Die Notenbank macht wahr, was sie die Finanzmärkte mit Hilfe einer geschickten Kommunikationsstrategie durch die Blume schon vor Wochen wissen liess. Sie verlängert das seit drei Jahren laufende billionenschwere Programm, mit dem das Institut in den Euroländern Staats- und Unternehmensanleihen aufkauft bis Ende September 2018 und «nötigenfalls darüber hinaus», reduziert aber das monatliche Kaufvolumen von 60 Milliarden auf 30 Milliarden Euro. Entgegen der Forderung vieler deutscher Ökonomen und einer Minderheit im EZB-Rat, der sicher auch Bundesbankpräsident Jens Weidmann angehörte, will Draghi sein im Jargon als «unorthodoxe geldpolitische Massnahme» bezeichnetes Programm jedoch weiterhin nicht mit einem konkreten Enddatum versehen.

Südeuropäische Länder noch nicht über dem Berg

Danach lechzen in Deutschland insbesondere die Banken und Versicherungen, aber auch all jene Sparer, die ein grösseres ­Vermögen zinslos auf dem Konto liegen haben. Denn jede Verlängerung dieses Anleihenkaufprogramms bedeutet gleichzeitig, dass auch der Zeitpunkt einer ­Abkehr der Nullzinspolitik in die weitere Ferne rückt. Bei der amerikanischen Notenbank Fed ging es vom letzten Anleihenkauf bis zur ersten Zinserhöhung ganze 15 Monate. Ginge die EZB gleich vor, wäre eine erste Leitzinserhöhung also erst Anfang 2020 zu ­erwarten. Den Stimulus des Anleihenkaufprogramms hat die deutsche Wirtschaft auch gar nicht nötig. Es herrschen vollbeschäftigungsähnliche Verhältnisse, und die Unternehmen arbeiten an ihrer Kapazitätsgrenze. Und auch der Staatshaushalt kann Schulden abtragen.

In dieser komfortablen Lage sind viele südeuropäische Länder allerdings noch lange nicht. Spanien und Portugal kommen inzwischen zwar zügig voran, aber auf nach wie vor tiefem Niveau. Italien bewegt sich vorwärts, aber gemessen am Rückstand immer noch viel zu langsam. Und Griechenland ist gerade dabei, die ersten Stufen zum Aufstieg aus dem Kellerverlies zu nehmen. Die Notenbankgouverneure dieser Länder haben im EZB-Rat deshalb geschlossen für eine Weiterführung des Anleihenkaufprogramms gestimmt. Dank der Investitionen der EZB von gegen 2,5 Billionen Euro können die Portugiesen zehnjährige Staatsanleihen von 2,3 Prozent ausgeben. Und sogar die Griechen haben mittlerweile den Weg zurück an den Kapitalmarkt gefunden (5,6 Prozent).

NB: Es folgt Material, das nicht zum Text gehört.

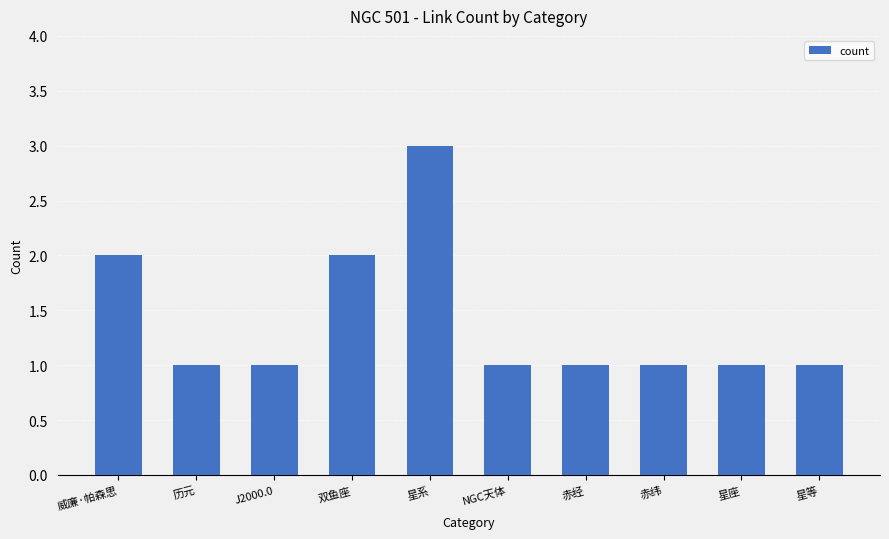

Is it true that the value at 威廉·帕森思 is 2?

True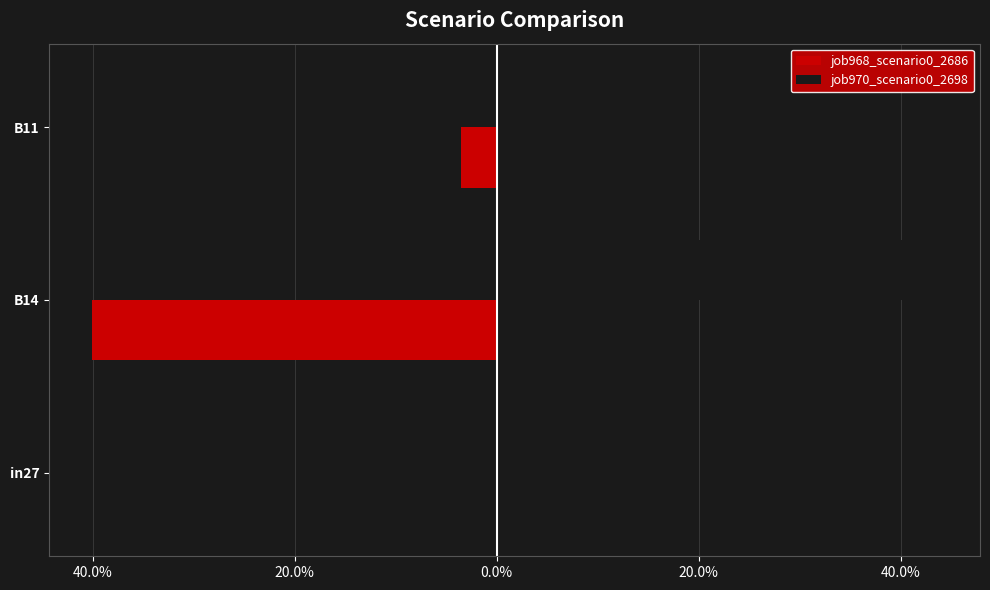

Reading right to left, what are all the values shown in this chart?

job968_scenario0_2686: -0.0	-0.4	0.0
job970_scenario0_2698: 0.0	0.4	0.0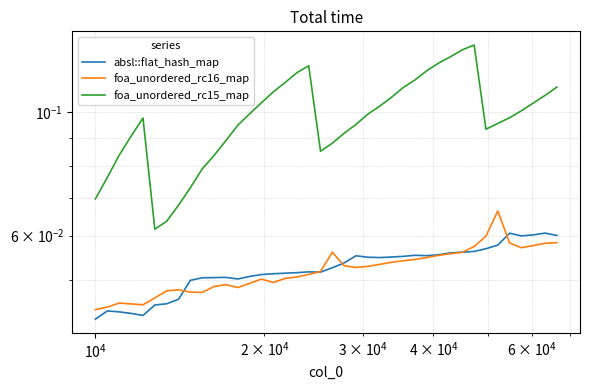

What are all the series names shown in the legend?

absl::flat_hash_map, foa_unordered_rc16_map, foa_unordered_rc15_map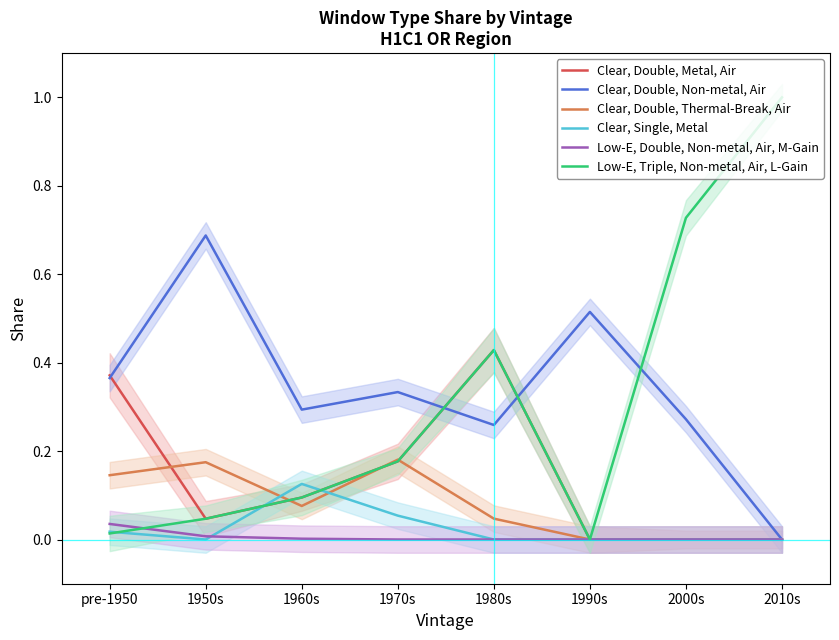

What position from the right is 1990s?

3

Die EZB erreicht mit ihrem unorthodoxen Programm, dass in den wirtschaftlichen Risikogebieten im Euroland auch Firmen und Regierungen langfristige Kredite zu günstigen Konditionen erhalten, und indirekt hilft sie mit, dass die Banken ihre ­Rolle als Kreditvermittler wieder besser spielen können.

Draghi gilt vielerorts als Retter des Euros

Das Ganze ist nach Draghis Lesart eine einzige Erfolgsgeschichte: Die EZB habe mitgeholfen, dass in Europa sieben Millionen Arbeitslose wieder einen Job gefunden hätten, dass mit anderen Worten die Kapazitäten wieder besser genutzt würden und die Wirtschaft besser in Fahrt komme. Das alles lässt sich statistisch auch belegen. Doch Draghi will mehr. Die Inflationsentwicklung sei noch zu weit vom Stabilitätsziel von nahe 2 Prozent entfernt, begründete der Präsident die Fortsetzung der Politik. Eine leichte Geldentwertung gilt als gesund, solange sie als Zeichen einer expandierenden Wirtschaft – wenn also Löhne und Preise steigen – gewertet werden kann.

Die EZB rechnet für 2017 mit einer Inflation von 1,5 Prozent und 2018 mit 1,2 Prozent. Draghi wertet dies als Zeichen, dass die wirtschaftliche Genesung in der Eurozone noch nicht weit genug fortgeschritten ist. Nicht wenige Ökonomen halten aber mit dem Argument dagegen, dass die Inflation in Zeiten der globalisierten Geld- und Warenströme kein guter Indikator für die Auslastung der Kapazitäten in einer Volkswirtschaft mehr ist.

Die Argumente aus diesem akademischen Ökonomenstreit fliegen Draghi in Deutschland um die Ohren. Ungeachtet davon gilt der Italiener in vielen anderen der 19 Euroländer als Retter der Gemeinschaftswährung. Wenn er, wie gestern, Geduld beim Ausstieg aus der Nullzinspolitik fordert, weiss der Präsident die grosse Mehrheit seines Rates treu hinter sich.